* ASSIGNED TASK
Determine how many lines of the material below contain the word "this", and reply with only that number.

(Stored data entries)
§ §
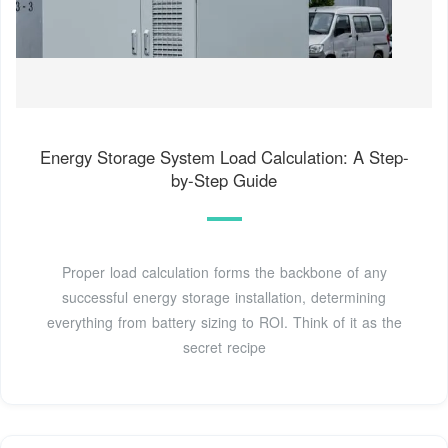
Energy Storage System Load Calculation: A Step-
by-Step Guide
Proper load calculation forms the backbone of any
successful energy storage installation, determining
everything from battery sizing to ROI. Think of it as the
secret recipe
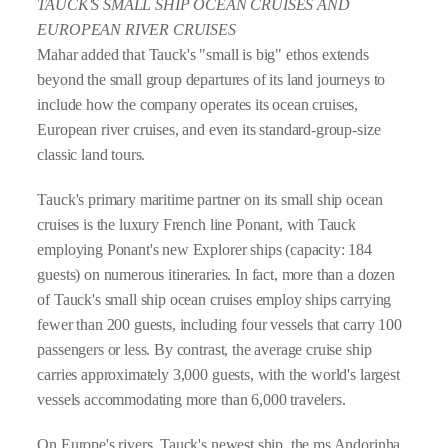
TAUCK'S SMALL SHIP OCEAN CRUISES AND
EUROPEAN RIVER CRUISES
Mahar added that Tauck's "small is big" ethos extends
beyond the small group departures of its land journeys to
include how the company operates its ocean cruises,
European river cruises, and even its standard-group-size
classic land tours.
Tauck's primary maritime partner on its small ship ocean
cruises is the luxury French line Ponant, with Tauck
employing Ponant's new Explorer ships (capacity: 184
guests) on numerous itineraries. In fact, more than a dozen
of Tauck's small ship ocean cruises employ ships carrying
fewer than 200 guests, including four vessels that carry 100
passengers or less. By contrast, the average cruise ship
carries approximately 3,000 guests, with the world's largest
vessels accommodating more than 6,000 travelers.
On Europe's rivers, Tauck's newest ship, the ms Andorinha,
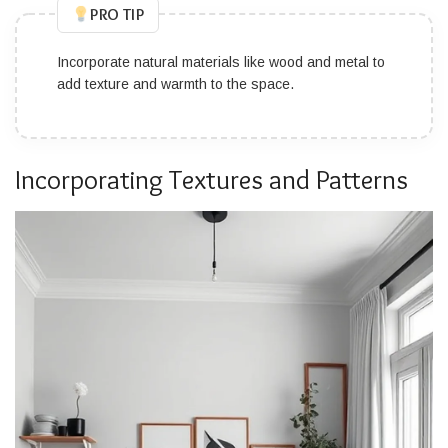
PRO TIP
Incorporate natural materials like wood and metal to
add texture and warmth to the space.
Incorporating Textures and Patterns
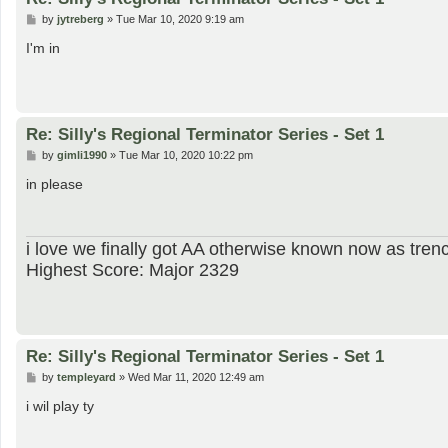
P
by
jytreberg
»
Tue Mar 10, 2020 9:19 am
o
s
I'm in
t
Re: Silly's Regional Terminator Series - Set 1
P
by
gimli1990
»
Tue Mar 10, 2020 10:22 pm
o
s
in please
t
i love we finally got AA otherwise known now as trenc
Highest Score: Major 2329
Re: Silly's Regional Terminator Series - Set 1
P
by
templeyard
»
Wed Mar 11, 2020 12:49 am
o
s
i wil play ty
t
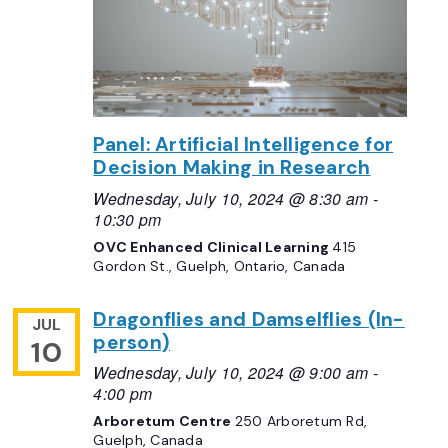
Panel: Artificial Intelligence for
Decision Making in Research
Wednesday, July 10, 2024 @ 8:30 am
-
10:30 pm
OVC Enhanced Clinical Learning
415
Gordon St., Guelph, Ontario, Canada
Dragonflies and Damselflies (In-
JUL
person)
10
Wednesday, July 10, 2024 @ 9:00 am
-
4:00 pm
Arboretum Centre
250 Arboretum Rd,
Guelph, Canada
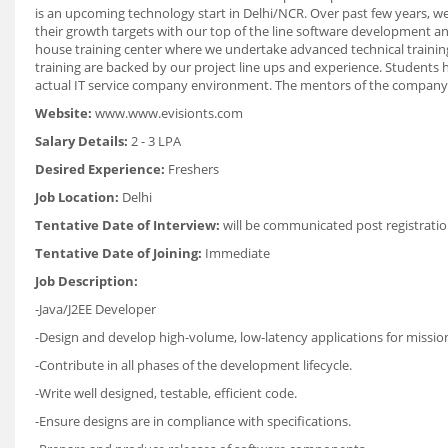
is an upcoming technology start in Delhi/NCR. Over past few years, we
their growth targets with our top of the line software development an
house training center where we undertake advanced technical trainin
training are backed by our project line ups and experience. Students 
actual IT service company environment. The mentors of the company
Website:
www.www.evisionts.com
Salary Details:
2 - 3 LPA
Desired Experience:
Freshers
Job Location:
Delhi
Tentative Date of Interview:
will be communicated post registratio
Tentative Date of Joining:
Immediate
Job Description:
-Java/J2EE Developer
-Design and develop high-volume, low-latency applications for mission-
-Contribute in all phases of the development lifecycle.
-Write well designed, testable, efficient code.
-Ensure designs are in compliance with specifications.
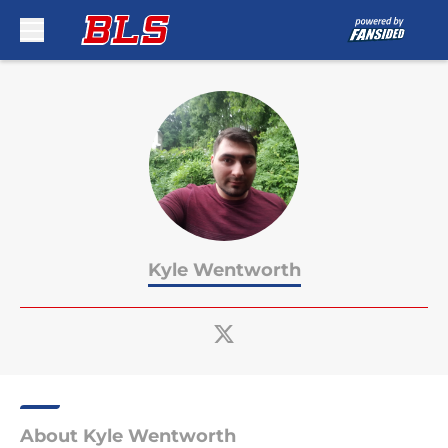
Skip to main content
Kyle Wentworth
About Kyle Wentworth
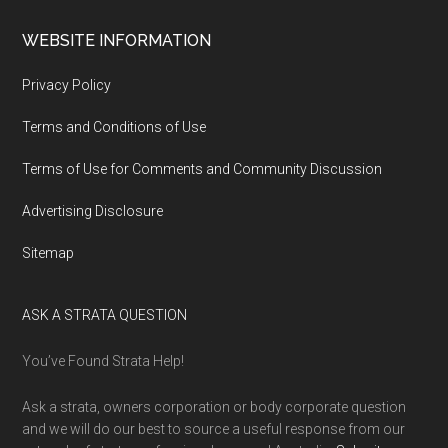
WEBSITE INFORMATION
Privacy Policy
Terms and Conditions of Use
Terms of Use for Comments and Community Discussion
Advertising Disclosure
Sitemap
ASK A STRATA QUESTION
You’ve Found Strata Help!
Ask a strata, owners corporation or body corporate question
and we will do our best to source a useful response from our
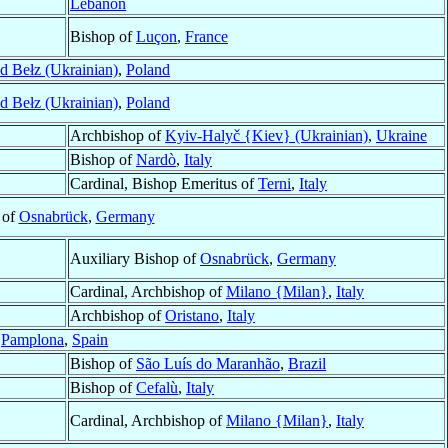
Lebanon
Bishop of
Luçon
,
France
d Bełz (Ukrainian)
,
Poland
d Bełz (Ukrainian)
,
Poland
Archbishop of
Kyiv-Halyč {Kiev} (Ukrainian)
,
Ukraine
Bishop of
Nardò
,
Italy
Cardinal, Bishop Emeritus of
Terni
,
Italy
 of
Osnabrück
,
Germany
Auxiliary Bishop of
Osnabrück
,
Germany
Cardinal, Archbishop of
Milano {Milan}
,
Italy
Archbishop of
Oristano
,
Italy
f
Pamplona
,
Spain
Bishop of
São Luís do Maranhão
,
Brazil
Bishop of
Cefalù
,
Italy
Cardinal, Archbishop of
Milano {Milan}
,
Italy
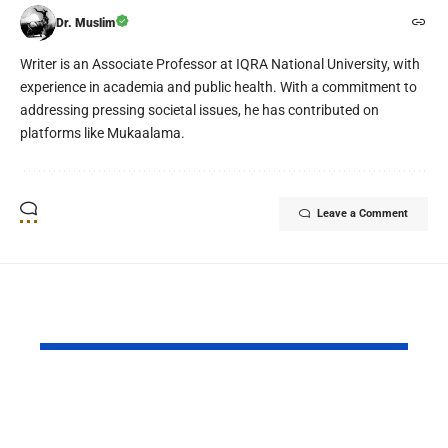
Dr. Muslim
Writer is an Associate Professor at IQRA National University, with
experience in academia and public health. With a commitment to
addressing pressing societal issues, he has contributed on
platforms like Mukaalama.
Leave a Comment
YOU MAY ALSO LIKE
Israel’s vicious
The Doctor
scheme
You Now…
§ §
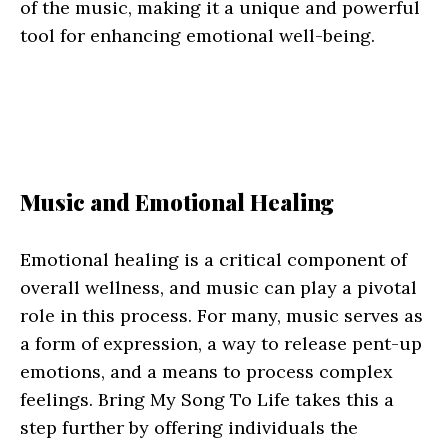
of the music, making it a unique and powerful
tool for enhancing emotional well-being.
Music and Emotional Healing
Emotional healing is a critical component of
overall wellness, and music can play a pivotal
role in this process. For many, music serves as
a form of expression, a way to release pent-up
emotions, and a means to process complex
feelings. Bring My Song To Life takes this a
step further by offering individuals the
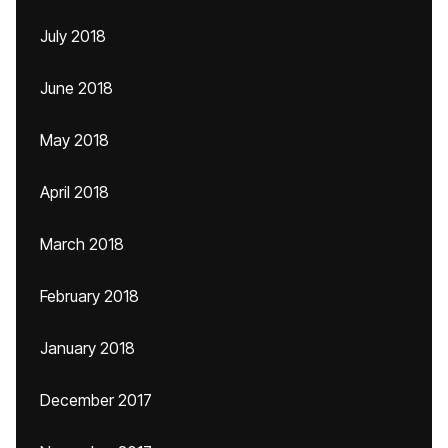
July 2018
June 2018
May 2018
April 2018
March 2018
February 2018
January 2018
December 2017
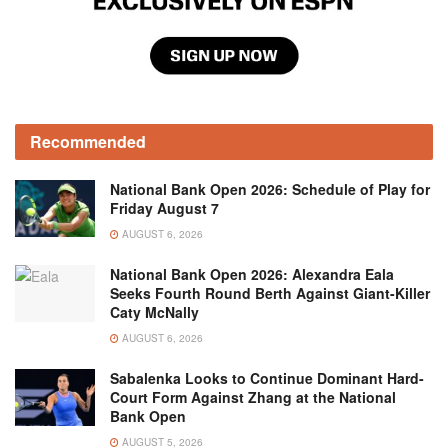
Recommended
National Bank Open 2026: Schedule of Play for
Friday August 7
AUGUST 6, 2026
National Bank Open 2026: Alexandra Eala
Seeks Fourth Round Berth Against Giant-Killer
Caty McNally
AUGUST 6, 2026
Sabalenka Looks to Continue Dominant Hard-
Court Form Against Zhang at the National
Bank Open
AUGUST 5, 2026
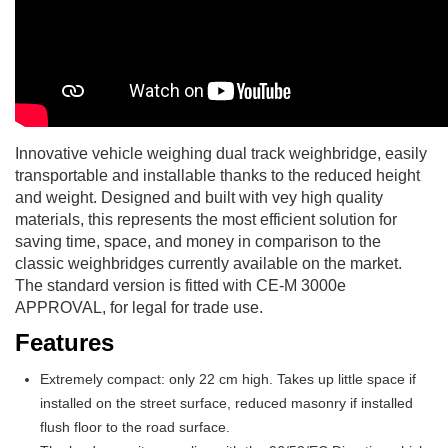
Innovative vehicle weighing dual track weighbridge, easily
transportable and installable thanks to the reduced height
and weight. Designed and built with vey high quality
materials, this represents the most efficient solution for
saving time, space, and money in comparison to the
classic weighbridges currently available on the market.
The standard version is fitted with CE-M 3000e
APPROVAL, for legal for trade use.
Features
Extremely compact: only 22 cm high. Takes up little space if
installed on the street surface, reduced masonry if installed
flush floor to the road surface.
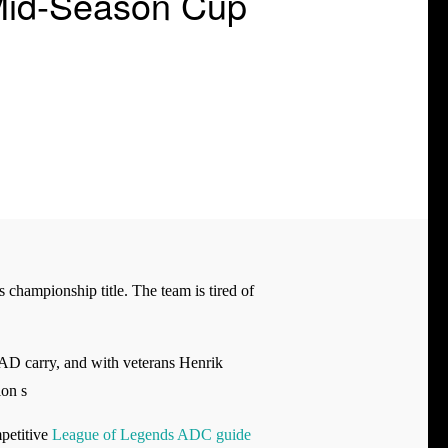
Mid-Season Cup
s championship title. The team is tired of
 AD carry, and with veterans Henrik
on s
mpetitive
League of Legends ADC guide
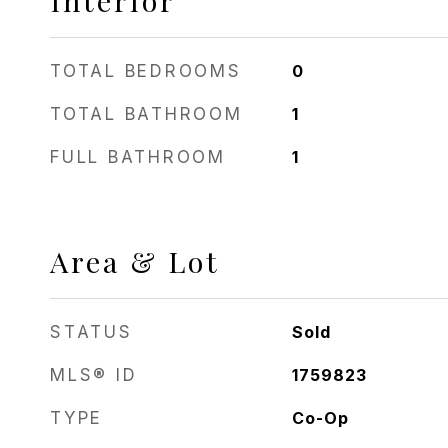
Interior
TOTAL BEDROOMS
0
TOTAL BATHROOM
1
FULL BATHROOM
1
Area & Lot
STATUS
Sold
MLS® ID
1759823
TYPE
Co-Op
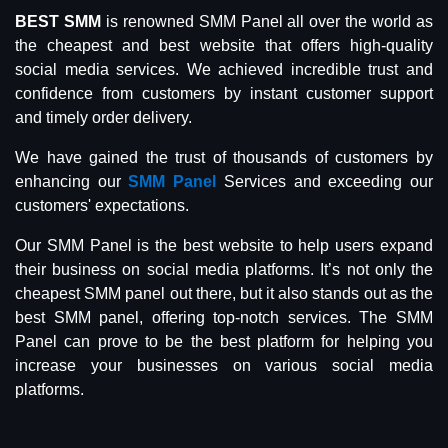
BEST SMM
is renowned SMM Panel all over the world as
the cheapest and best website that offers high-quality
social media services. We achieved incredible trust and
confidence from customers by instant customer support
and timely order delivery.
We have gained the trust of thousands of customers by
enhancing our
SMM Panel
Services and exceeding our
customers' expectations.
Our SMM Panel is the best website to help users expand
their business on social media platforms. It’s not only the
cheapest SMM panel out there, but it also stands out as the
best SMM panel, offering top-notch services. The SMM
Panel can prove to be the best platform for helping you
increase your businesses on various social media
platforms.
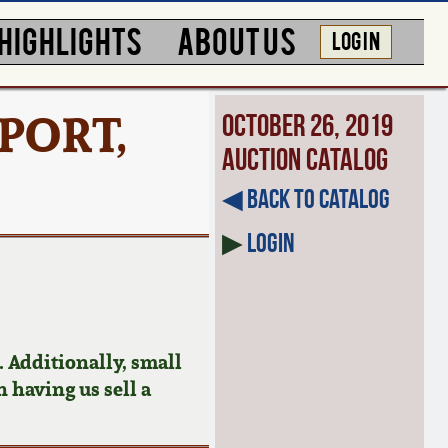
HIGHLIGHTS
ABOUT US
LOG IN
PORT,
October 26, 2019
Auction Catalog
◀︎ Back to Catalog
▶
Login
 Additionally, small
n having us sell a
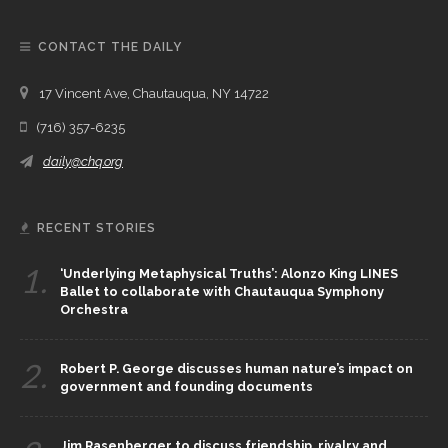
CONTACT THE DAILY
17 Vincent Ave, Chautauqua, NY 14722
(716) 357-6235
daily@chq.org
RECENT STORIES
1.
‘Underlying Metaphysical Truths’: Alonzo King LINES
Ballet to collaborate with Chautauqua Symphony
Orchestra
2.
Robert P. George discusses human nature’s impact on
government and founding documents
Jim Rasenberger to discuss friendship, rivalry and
§ §
* ANSWER
3